Output all records below verbatim.

Stored data entries:
>>>

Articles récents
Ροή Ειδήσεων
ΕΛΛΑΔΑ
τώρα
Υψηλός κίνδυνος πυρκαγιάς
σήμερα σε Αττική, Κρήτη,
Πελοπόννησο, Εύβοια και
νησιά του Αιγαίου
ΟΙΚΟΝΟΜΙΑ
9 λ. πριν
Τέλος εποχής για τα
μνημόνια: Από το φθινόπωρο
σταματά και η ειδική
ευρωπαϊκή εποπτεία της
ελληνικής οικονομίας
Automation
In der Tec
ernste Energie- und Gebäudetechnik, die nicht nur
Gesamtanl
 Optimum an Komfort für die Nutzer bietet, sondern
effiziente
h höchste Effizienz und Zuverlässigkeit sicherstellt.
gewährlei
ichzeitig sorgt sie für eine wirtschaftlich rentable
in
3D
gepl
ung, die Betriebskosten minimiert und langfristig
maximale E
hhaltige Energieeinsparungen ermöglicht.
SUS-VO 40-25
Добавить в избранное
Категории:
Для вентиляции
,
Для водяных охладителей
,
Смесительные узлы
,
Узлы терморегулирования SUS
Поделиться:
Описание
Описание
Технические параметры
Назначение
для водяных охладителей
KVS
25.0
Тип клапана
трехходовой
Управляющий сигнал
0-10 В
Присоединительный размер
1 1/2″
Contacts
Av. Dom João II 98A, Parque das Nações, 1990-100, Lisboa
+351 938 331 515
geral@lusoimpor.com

<<<

### WRITTEN SOLUTION
Articles récents
Ροή Ειδήσεων
ΕΛΛΑΔΑ
τώρα
Υψηλός κίνδυνος πυρκαγιάς
σήμερα σε Αττική, Κρήτη,
Πελοπόννησο, Εύβοια και
νησιά του Αιγαίου
ΟΙΚΟΝΟΜΙΑ
9 λ. πριν
Τέλος εποχής για τα
μνημόνια: Από το φθινόπωρο
σταματά και η ειδική
ευρωπαϊκή εποπτεία της
ελληνικής οικονομίας
Automation
In der Tec
ernste Energie- und Gebäudetechnik, die nicht nur
Gesamtanl
 Optimum an Komfort für die Nutzer bietet, sondern
effiziente
h höchste Effizienz und Zuverlässigkeit sicherstellt.
gewährlei
ichzeitig sorgt sie für eine wirtschaftlich rentable
in
3D
gepl
ung, die Betriebskosten minimiert und langfristig
maximale E
hhaltige Energieeinsparungen ermöglicht.
SUS-VO 40-25
Добавить в избранное
Категории:
Для вентиляции
,
Для водяных охладителей
,
Смесительные узлы
,
Узлы терморегулирования SUS
Поделиться:
Описание
Описание
Технические параметры
Назначение
для водяных охладителей
KVS
25.0
Тип клапана
трехходовой
Управляющий сигнал
0-10 В
Присоединительный размер
1 1/2″
Contacts
Av. Dom João II 98A, Parque das Nações, 1990-100, Lisboa
+351 938 331 515
geral@lusoimpor.com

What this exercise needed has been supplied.